Questi agenti chimici, in genere elettroliti, incrementano la concentrazione di ioni nel sistema influenzando le caratteristiche del doppio strato e contribuendo a stabilizzare la sospensione entro specifiche condizioni.
Il DOPPIO STRATO ELETTRICO è una struttura che si forma all'interfaccia tra una fase solida e un fluido, caratterizzata da una distribuzione non uniforme di cariche elettriche. Esso si compone di due regioni principali: uno strato interno, dove gli ioni adsorbiti sono legati alla superficie solida, e uno strato diffuso, costituito da ioni liberi che si distribuiscono nel fluido sotto l'influenza di forze elettriche e termiche.

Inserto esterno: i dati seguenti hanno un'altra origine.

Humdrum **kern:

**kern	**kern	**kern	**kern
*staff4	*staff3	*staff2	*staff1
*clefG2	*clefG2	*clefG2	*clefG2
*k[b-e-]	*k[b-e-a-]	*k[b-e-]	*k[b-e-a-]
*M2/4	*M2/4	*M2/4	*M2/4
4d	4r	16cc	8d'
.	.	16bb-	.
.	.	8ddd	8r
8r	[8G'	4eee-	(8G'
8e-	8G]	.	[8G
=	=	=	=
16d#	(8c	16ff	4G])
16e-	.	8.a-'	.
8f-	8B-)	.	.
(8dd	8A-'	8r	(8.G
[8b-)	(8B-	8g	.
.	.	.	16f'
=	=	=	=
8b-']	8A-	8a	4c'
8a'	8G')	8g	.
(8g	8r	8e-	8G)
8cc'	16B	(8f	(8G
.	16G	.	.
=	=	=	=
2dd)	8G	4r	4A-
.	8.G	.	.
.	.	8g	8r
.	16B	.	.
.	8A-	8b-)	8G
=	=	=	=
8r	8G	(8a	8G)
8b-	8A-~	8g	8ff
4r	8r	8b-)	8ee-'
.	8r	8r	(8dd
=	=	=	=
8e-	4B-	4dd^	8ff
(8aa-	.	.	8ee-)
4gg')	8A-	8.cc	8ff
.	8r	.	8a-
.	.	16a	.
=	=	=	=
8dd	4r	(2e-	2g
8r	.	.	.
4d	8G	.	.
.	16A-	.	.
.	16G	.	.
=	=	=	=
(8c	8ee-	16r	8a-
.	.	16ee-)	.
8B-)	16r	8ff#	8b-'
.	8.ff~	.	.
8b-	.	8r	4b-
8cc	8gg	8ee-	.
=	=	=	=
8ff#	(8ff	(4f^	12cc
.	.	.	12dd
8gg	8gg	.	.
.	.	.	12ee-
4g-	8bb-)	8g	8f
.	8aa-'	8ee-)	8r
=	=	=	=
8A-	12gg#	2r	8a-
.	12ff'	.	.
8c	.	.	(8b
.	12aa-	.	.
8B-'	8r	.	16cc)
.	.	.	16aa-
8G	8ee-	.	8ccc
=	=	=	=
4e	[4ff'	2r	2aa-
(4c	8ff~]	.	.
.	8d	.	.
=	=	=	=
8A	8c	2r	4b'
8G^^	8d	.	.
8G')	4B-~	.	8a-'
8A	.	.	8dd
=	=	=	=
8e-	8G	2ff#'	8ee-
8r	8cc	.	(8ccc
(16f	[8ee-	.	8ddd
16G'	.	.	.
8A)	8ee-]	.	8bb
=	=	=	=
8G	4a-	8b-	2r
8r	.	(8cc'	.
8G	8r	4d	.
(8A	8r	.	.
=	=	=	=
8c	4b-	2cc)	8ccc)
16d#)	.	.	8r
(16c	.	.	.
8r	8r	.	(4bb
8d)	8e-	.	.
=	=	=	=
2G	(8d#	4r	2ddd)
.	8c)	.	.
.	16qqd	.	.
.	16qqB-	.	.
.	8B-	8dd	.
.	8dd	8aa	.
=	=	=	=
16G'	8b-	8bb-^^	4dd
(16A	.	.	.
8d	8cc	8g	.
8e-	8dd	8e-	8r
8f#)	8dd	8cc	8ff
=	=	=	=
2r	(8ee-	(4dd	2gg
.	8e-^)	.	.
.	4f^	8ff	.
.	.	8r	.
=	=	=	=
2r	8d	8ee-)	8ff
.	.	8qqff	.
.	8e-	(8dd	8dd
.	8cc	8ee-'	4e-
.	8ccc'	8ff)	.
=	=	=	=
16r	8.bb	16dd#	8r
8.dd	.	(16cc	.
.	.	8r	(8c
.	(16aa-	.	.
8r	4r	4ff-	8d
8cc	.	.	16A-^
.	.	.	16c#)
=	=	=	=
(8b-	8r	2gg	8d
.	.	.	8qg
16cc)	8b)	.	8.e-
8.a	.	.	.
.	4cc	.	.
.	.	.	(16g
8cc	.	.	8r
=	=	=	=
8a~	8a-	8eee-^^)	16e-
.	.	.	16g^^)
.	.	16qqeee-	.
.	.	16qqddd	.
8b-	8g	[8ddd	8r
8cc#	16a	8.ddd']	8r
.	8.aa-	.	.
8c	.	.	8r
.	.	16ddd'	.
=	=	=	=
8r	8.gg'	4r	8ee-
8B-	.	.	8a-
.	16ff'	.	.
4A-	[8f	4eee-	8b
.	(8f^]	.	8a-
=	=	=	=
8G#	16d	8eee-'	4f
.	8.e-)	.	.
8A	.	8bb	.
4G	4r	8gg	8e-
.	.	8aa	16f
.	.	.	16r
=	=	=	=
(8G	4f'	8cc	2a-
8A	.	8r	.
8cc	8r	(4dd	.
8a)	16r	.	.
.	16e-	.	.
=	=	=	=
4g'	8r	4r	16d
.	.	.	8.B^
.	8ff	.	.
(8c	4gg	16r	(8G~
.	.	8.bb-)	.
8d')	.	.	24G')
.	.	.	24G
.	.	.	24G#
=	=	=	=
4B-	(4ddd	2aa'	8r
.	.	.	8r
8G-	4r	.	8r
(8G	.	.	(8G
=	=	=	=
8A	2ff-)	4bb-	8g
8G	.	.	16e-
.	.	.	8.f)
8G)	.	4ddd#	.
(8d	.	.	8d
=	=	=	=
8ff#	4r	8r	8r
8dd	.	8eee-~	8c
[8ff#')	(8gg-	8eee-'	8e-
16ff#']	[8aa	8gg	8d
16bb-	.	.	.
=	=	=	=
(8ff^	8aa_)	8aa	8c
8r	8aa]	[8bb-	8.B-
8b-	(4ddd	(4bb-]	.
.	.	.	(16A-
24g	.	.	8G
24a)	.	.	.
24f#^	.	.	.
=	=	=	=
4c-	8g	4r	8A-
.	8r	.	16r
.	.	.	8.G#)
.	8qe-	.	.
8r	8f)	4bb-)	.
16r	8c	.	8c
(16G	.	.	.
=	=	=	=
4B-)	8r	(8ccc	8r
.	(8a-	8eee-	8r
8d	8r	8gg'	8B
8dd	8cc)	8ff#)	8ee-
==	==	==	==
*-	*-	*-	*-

La stabilizzazione delle sospensioni è dovuta alla repulsione elettrostatica che si genera tra le particelle, che ne impedisce l’avvicinamento e la conseguente aggregazione. Il doppio strato elettrico, regolando questa repulsione attraverso lo spessore e la densità della distribuzione di cariche, gioca un ruolo cruciale nel mantenere le particelle disperse e prevenire la formazione di agglomerati.
La presenza di ioni multivalenti, come calcio e magnesio, può comprimere il doppio strato elettrico, riducendone lo spessore. Ciò comporta una diminuzione della forza repulsiva tra le particelle, favorendo fenomeni di aggregazione. Quando le particelle si avvicinano e formano agglomerati, il sistema può subire un aumento della viscosità o diventare instabile.